EECLA: Clustering and Localization Techniques to Improve Energy Efficient Routing in Vehicle Tracking using Wireless Sensor Networks
Author(s) -
Annapurna Gummadi,
K Raghava Rao
Publication year - 2018
Publication title -
international journal of engineering and technology
Language(s) - English
Resource type - Journals
ISSN - 2227-524X
DOI - 10.14419/ijet.v7i2.7.11425
Subject(s) - wireless sensor network , cluster analysis , computer science , usable , routing (electronic design automation) , energy (signal processing) , real time computing , computer network , routing protocol , geographic routing , dynamic source routing , distributed computing , artificial intelligence , mathematics , statistics , world wide web
The applications of wireless sensor networks became more usable in daily life.

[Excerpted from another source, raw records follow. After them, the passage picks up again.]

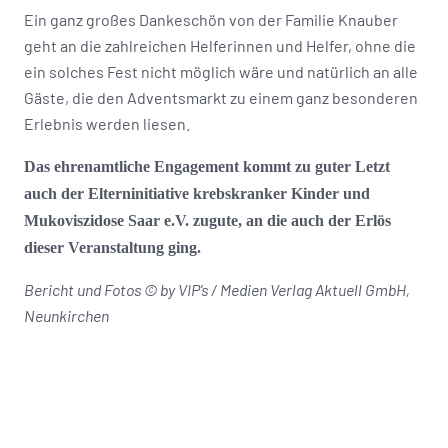
Ein ganz großes Dankeschön von der Familie Knauber
geht an die zahlreichen Helferinnen und Helfer, ohne die
ein solches Fest nicht möglich wäre und natürlich an alle
Gäste, die den Adventsmarkt zu einem ganz besonderen
Erlebnis werden liesen.
Das ehrenamtliche Engagement kommt zu guter Letzt
auch der Elterninitiative krebskranker Kinder und
Mukoviszidose Saar e.V. zugute, an die auch der Erlös
dieser Veranstaltung ging.
Bericht und Fotos © by VIP’s / Medien Verlag Aktuell GmbH,
Neunkirchen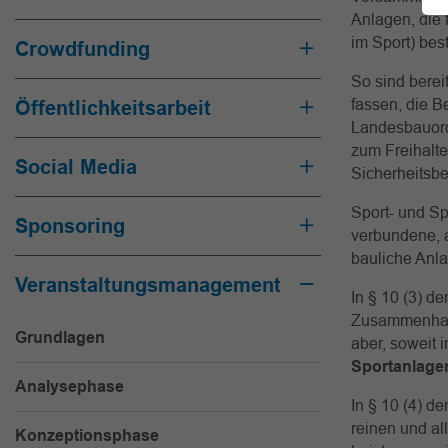
Anlagen, die 
im Sport) bes
Crowdfunding
So sind berei
fassen, die 
Öffentlichkeitsarbeit
Landesbauordn
zum Freihalt
Social Media
Sicherheitsb
Sport- und Sp
Sponsoring
verbundene, 
bauliche Anl
Veranstaltungsmanagement
In § 10 (3) 
Zusammenhang
Grundlagen
aber, soweit 
Sportanlage
Analysephase
In § 10 (4) d
reinen und a
Konzeptionsphase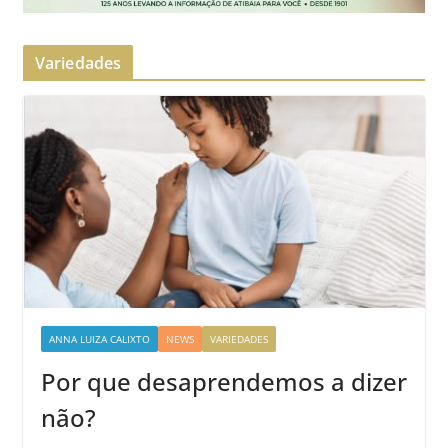
Variedades
ANNA LUIZA CALIXTO
NEWS
VARIEDADES
Por que desaprendemos a dizer
não?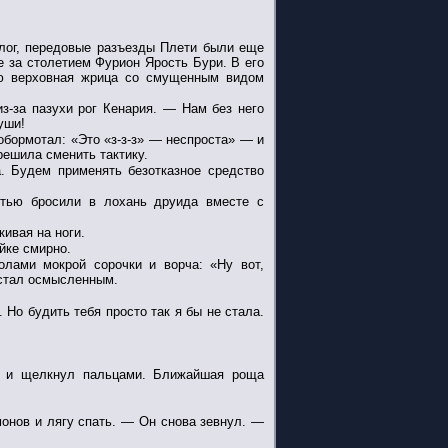
лог, передовые разъезды Плети были еще
е за столетием Фурион Ярость Бури. В его
рую верховная жрица со смущенным видом
з-за пазухи рог Кенария. — Нам без него
уши!
обормотал: «Это «з-з-з» — неспроста» — и
решила сменить тактику.
 Будем применять безотказное средство
стью бросили в лохань друида вместе с
кивая на ноги.
йке смирно.
лами мокрой сорочки и ворча: «Ну вот,
о стал осмысленным.
Но будить тебя просто так я бы не стала.
и и щелкнул пальцами. Ближайшая роща
онов и лягу спать. — Он снова зевнул. —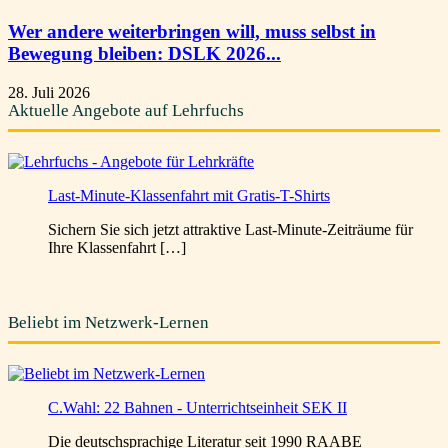
Wer andere weiterbringen will, muss selbst in
Bewegung bleiben: DSLK 2026...
28. Juli 2026
Aktuelle Angebote auf Lehrfuchs
Last-Minute-Klassenfahrt mit Gratis-T-Shirts
Sichern Sie sich jetzt attraktive Last-Minute-Zeiträume für
Ihre Klassenfahrt […]
Beliebt im Netzwerk-Lernen
C.Wahl: 22 Bahnen - Unterrichtseinheit SEK II
Die deutschsprachige Literatur seit 1990 RAABE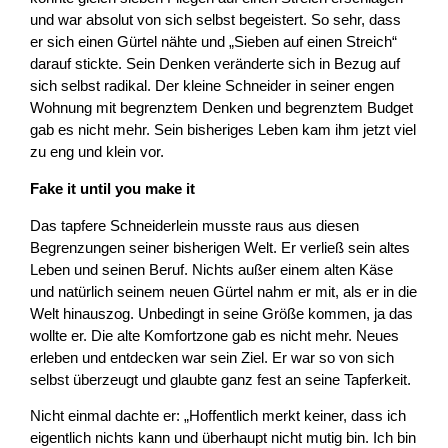
und war absolut von sich selbst begeistert. So sehr, dass
er sich einen Gürtel nähte und „Sieben auf einen Streich“
darauf stickte. Sein Denken veränderte sich in Bezug auf
sich selbst radikal. Der kleine Schneider in seiner engen
Wohnung mit begrenztem Denken und begrenztem Budget
gab es nicht mehr. Sein bisheriges Leben kam ihm jetzt viel
zu eng und klein vor.
Fake it until you make it
Das tapfere Schneiderlein musste raus aus diesen
Begrenzungen seiner bisherigen Welt. Er verließ sein altes
Leben und seinen Beruf. Nichts außer einem alten Käse
und natürlich seinem neuen Gürtel nahm er mit, als er in die
Welt hinauszog. Unbedingt in seine Größe kommen, ja das
wollte er. Die alte Komfortzone gab es nicht mehr. Neues
erleben und entdecken war sein Ziel. Er war so von sich
selbst überzeugt und glaubte ganz fest an seine Tapferkeit.
Nicht einmal dachte er: „Hoffentlich merkt keiner, dass ich
eigentlich nichts kann und überhaupt nicht mutig bin. Ich bin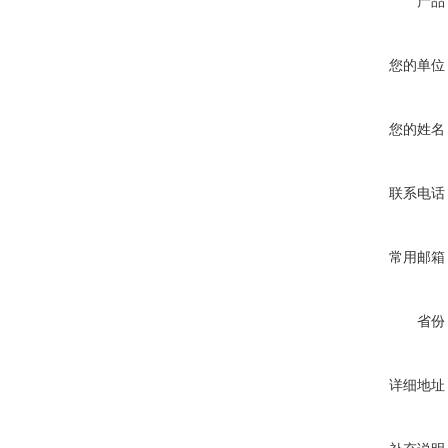
产品
您的单位
您的姓名
联系电话
常用邮箱
省份
详细地址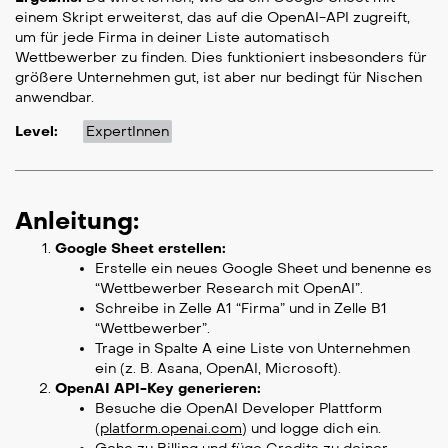
einem Skript erweiterst, das auf die OpenAI-API zugreift,
um für jede Firma in deiner Liste automatisch
Wettbewerber zu finden. Dies funktioniert insbesonders für
größere Unternehmen gut, ist aber nur bedingt für Nischen
anwendbar.
Level:
ExpertInnen
Anleitung:
Google Sheet erstellen:
Erstelle ein neues Google Sheet und benenne es
“Wettbewerber Research mit OpenAI”.
Schreibe in Zelle A1 “Firma” und in Zelle B1
“Wettbewerber”.
Trage in Spalte A eine Liste von Unternehmen
ein (z. B. Asana, OpenAI, Microsoft).
OpenAI API-Key generieren:
Besuche die OpenAI Developer Plattform
(
platform.openai.com
) und logge dich ein.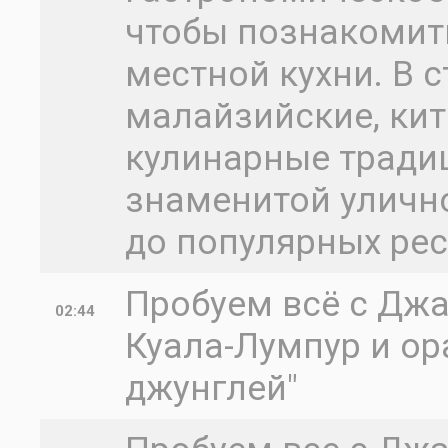
чтобы познакомит
местной кухни. В с
малайзийские, кит
кулинарные традиц
знаменитой уличн
до популярных ре
Пробуем всё с Джас
02:44
Куала-Лумпур и ор
джунглей"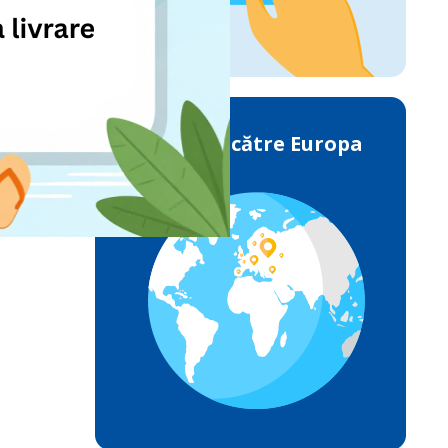
Livrările către Europa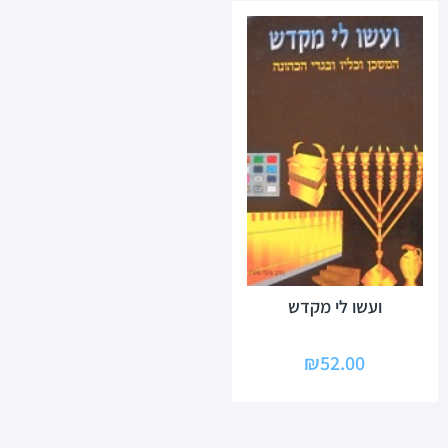
ועשו לי מקדש
₪
52.00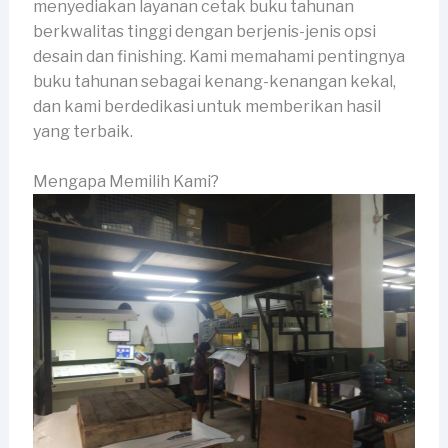
menyediakan layanan cetak buku tahunan
berkwalitas tinggi dengan berjenis-jenis opsi
desain dan finishing. Kami memahami pentingnya
buku tahunan sebagai kenang-kenangan kekal,
dan kami berdedikasi untuk memberikan hasil
yang terbaik.
Mengapa Memilih Kami?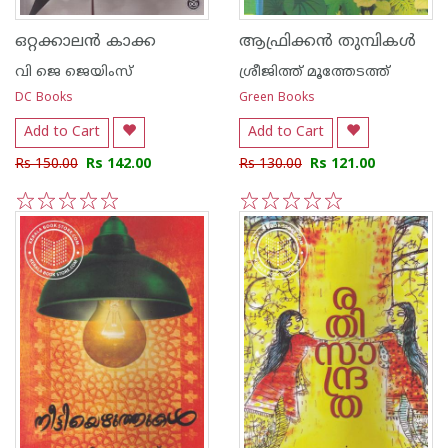
ഒറ്റക്കാല‌ന്‍ കാക്ക
ആഫ്രിക്കന്‍ തുമ്പികള്‍
വി ജെ ജെയിംസ്‌
ശ്രീജിത്ത് മൂത്തേടത്ത്
DC Books
Green Books
Add to Cart
Add to Cart
Rs 150.00
Rs 142.00
Rs 130.00
Rs 121.00
1
2
3
4
5
1
2
3
4
5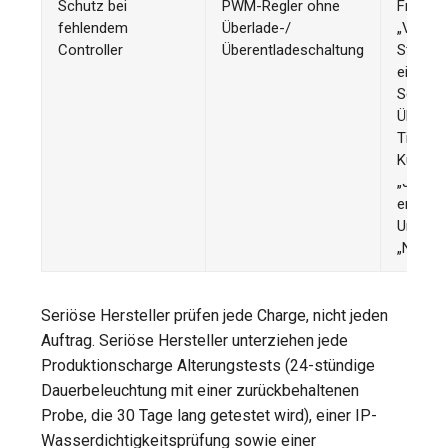
Schutz bei
PWM-Regler ohne
Fragen 
fehlendem
Überlade-/
„Verfüg
Controller
Überentladeschaltung
Steuerg
ein BMS
Schutz 
Überlad
Tiefent
Kurzsch
„Ja“ oh
entspr
Unterlag
„Nein“.
Seriöse Hersteller prüfen jede Charge, nicht jeden
Auftrag. Seriöse Hersteller unterziehen jede
Produktionscharge Alterungstests (24-stündige
Dauerbeleuchtung mit einer zurückbehaltenen
Probe, die 30 Tage lang getestet wird), einer IP-
Wasserdichtigkeitsprüfung sowie einer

In spite of many proposed techniques and methods, energy efficient routing in WSN is still an open issue. In this paper we made an attempt to give one of the solution for this problem in vehicle tracking system based on the vehicle sensor nodes. We studied many existing works, were failed in handling location and energy efficient routing of vehicle tracking properly. We proposed an algorithm which handles clustering and location at time and improves the performance of the system. This algorithm uses the fundamentals of LEACH, CLAEER and mean shifted algorithm. We conducted a sequence of experiments and our algorithm EECLA (Clustering and Localization Techniques to Improve Energy Efficient Routing in Wireless Sensor Networks) has given better results than the existed one with more accuracy.